Research Program Trains New Kind of Mentor to Support Novice Teachers

College of Education’s TEACH2Lead Program is Collaboration with Houston-Area School Districts, Charter Schools

Students in a new research program at the University of Houston College of Education are classroom and school leaders developing and expanding their instructional coaching skills to improve teacher and student outcomes. They’re part of the new TEACH2Lead (T2L) program that harnesses their expertise and enthusiasm for teaching and channels it to support new and continuing teachers.

“This isn’t a program focused on teaching practices that are tried and true,” said Robert McPherson, dean of the College of Education. “This is a program focused on counseling and teaching practices that work, scaffolding coaching to effectively support and integrate those new practices into the core of what is taught.”

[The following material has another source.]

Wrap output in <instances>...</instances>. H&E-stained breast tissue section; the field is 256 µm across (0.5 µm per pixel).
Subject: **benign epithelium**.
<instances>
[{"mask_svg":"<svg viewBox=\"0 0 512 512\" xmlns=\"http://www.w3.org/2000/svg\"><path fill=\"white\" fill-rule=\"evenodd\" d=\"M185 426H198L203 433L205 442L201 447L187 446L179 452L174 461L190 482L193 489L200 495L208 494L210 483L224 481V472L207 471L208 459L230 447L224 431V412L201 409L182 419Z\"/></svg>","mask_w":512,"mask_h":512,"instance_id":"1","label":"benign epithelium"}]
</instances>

The T2L program combines current teacher-preparation practices with coaching and interpersonal skills from motivational interviewing, an activity often used in health intervention and psychological fields. The results are new coach competencies and a framework for coaching strategies. By the end of the program, teacher-coaches will be able to inspire teacher-change to drive higher levels of student achievement. T2L

Funded by the Brown, Sid R. Richardson and Powell Foundations, the T2L Collaborative is comprised of the teachers, researchers and leaders from the college, Spring Branch Independent School District, KIPP Houston Public Schools, Houston Independent School District and Teach for America.

“In programs, you often get information and it stays in the binder on the shelf,” said Angie Wezlick, assistant principal at KIPP Houston High School and a teaching coach. “The beauty of this program is someone is saying to you, ‘I watched what you did. Here’s where you’ve got it going on, and here’s where you can continue to work, so that you do get better.”

To date more than 75 coaches have participated in the intensive training that includes workshops, online learning experiences and one-on-one consultation with master coaches. They’ll then work with novice teachers, those in their first to third year of teaching—or post-induction—a time when more than 50 percent will leave the profession, according to national studies.

“The program supports teachers from post-induction to teacher practices,” said Anne McClellan, executive director for growth and innovation and T2L project director. “It seeks to pilot and demonstrate the efficacy of the motivational coaching conversation and interpersonal skill development that the collaborative feels are missing in the current system of teacher and instructional leader preparation.”

The collaborative’ s work also will fuel a center of innovation on mentor and talent development where new ideas can be explored and new research can be conducted and examined. 

 “Before coming to this program, I thought a teaching-coach, like me, set the objectives, because people get coached,” said Curtis George of the Spring Branch Independent School District. “After the training, I learned that the coach falls to the background and facilitates change through the motivational coaching conversation and modeling high impact instructional practice. We really had a masterful group of researchers and leaders that modeled what we’ll take back to our schools.”